The sting of those words, spoken with such venom, still burns. Sixteen years. Sixteen years since I stood there, my hand instinctively reaching for my husband, Ny, as the dry cleaner’s owner spat them out like poison. "We don't want Your kind around here. You're nothing but a filthy savage the only good savage is a **** savage." The sheer, unadulterated hatred in his eyes, and the chilling echo of it from the other shop owners… it was a physical blow. Ny, bless his patient heart, stood by my side, his face a mask of controlled hurt, but I saw it, the deep ache in his eyes. He didn’t believe me at first, not fully. He’d heard whispers, felt the subtle currents of prejudice, but to have it laid bare, so brutally, so publicly… it was a wound that still aches.

We were standing in Tooele, Utah, a place that felt like home, a place where Ny had grown up, where his family roots ran deep. And yet, in that moment, we were aliens, unwelcome, reviled for something we couldn’t change, something that was, in fact, the very essence of who we were. The irony, the sheer galling irony, was that we were *here* first. We are the original inhabitants. We are the true Americans, Canadians, Mexicans. We were here when the ships arrived, when the settlers trekked across this continent, when the Chinese laborers laid the tracks that would bind this nation. And we didn’t invite them. Yet, we saved them. We shared our knowledge, our resources, our very survival skills when they were lost and starving. We sheltered them. We offered them a place in our world, and this is how we are repaid? With slurs and exclusion?
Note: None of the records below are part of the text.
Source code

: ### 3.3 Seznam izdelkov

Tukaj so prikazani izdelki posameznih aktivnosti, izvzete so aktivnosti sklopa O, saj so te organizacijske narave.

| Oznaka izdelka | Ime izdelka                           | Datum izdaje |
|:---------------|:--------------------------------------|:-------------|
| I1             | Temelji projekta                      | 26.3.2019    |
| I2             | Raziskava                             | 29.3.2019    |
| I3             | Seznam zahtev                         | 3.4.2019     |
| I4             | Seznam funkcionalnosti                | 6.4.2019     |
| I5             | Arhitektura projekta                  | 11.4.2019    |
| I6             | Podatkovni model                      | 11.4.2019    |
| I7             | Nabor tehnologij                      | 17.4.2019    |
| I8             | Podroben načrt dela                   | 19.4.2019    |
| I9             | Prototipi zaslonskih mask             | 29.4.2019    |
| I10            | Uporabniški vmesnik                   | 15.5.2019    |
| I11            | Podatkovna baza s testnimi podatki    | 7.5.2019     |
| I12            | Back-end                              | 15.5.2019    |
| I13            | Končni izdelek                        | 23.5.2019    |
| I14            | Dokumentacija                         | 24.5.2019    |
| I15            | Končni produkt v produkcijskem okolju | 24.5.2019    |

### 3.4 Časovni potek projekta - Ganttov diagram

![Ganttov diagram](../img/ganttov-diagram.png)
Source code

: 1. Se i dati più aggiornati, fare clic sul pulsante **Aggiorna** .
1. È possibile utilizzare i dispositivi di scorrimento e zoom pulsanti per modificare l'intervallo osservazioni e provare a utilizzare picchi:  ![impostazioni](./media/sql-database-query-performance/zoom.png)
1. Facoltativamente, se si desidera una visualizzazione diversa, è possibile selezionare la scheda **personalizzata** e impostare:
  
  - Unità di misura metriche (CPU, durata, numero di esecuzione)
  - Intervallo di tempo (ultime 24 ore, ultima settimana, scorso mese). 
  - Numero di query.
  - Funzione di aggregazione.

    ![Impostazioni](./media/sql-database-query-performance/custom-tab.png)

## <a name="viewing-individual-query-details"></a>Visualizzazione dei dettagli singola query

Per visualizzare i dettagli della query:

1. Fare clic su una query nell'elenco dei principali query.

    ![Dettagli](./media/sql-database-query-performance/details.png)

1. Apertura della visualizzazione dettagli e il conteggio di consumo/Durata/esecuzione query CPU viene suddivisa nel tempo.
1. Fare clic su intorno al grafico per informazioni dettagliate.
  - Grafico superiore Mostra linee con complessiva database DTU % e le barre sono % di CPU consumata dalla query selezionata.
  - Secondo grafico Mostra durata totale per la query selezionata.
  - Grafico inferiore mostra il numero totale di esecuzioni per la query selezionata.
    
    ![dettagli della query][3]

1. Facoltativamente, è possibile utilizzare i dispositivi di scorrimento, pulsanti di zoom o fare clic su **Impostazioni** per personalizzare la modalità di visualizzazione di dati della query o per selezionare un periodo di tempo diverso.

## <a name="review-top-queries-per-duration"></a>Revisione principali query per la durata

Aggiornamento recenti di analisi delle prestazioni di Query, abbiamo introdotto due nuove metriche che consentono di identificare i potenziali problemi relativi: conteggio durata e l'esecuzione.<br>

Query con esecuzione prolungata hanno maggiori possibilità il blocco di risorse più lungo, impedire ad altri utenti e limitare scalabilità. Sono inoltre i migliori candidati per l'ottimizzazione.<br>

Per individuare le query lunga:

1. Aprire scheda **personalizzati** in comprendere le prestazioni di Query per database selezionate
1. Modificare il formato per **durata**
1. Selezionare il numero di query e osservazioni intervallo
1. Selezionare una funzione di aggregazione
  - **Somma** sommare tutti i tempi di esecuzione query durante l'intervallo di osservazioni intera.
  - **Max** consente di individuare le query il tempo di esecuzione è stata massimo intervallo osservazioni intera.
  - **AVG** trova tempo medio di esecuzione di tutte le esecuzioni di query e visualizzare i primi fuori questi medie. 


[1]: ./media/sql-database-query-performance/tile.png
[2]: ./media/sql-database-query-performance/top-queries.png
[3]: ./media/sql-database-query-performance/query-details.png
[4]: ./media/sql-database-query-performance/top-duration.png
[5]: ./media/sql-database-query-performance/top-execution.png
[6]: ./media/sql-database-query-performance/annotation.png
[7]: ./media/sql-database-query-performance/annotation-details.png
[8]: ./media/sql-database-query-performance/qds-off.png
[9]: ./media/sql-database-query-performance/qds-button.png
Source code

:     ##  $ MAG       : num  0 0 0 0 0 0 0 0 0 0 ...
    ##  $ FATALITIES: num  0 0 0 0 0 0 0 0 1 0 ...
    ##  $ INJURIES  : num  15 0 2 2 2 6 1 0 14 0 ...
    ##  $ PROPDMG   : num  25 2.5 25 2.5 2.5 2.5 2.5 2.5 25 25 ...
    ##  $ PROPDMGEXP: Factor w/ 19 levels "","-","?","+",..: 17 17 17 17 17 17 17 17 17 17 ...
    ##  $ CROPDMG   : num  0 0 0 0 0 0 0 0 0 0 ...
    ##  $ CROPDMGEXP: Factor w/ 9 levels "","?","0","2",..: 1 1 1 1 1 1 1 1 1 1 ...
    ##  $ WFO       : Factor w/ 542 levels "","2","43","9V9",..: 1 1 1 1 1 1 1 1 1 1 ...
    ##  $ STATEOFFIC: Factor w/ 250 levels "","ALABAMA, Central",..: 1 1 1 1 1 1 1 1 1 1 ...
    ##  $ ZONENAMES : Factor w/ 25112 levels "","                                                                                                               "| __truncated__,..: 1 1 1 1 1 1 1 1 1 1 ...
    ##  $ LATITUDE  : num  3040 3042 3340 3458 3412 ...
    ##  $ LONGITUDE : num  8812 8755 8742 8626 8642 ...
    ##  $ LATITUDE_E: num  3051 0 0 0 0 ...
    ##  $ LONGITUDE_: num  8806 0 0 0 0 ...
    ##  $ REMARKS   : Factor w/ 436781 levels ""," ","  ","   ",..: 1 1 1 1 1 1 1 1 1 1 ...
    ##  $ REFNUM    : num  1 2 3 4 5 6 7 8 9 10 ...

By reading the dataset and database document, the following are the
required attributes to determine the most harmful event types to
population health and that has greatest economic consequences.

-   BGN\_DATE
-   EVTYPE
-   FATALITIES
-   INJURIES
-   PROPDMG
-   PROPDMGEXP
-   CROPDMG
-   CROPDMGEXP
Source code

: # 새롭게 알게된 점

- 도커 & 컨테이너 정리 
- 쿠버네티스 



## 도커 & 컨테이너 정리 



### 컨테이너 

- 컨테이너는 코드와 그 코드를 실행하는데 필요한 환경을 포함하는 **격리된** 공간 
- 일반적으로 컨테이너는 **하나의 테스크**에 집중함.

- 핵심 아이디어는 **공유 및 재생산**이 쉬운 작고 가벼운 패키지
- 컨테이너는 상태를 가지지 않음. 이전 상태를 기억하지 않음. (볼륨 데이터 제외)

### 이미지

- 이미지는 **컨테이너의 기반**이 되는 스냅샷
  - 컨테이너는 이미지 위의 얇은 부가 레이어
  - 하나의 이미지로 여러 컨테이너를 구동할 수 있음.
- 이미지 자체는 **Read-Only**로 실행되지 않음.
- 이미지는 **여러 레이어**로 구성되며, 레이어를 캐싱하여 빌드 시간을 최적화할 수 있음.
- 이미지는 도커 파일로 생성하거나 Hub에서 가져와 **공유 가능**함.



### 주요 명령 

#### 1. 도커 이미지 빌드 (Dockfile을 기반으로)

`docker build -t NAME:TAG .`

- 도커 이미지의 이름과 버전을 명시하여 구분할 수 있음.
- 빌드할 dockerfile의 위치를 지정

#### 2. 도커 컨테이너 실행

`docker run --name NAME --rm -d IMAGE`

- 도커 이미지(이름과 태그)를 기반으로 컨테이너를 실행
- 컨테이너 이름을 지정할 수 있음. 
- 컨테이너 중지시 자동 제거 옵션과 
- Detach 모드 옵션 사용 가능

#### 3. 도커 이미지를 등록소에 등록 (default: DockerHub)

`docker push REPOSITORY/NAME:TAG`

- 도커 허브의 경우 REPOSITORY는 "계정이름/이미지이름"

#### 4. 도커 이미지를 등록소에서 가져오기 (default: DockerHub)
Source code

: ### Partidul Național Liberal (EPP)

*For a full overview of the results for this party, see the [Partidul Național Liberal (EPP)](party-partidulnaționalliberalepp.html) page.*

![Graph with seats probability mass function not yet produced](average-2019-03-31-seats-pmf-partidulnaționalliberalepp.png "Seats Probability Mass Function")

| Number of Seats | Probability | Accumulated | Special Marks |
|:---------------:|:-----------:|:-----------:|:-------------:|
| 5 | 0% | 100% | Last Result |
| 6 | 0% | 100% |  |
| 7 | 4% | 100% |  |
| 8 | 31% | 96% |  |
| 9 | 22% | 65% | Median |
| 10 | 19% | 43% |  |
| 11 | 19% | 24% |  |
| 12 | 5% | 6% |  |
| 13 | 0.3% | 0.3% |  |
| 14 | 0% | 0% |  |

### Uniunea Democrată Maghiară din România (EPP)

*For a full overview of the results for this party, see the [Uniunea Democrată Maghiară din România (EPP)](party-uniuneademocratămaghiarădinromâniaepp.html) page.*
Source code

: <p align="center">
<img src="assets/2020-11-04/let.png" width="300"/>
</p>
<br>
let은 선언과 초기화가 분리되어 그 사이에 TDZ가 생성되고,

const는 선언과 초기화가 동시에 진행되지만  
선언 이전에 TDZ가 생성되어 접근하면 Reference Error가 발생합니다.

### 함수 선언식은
It’s like a constant, low-grade fever, this prejudice. You try to ignore it, to push it down, to focus on the good, on the kindness you *do* encounter. But then something like that happens, and it rips through you, a reminder of the deep, ingrained hatred that festers just beneath the surface. The White House lied, way back before the Trail of Tears, they lied to steal our land, our gold, our silver, our gemstones, our minerals, our wood – everything. They didn't care then, and they still don't seem to care what happens to us. The Bible says to turn the other cheek, and I’ve tried. We’ve all tried. But a person can only do that so many times before you get a severe case of whiplash. There has to be a point where you stand up, where you say, "Enough."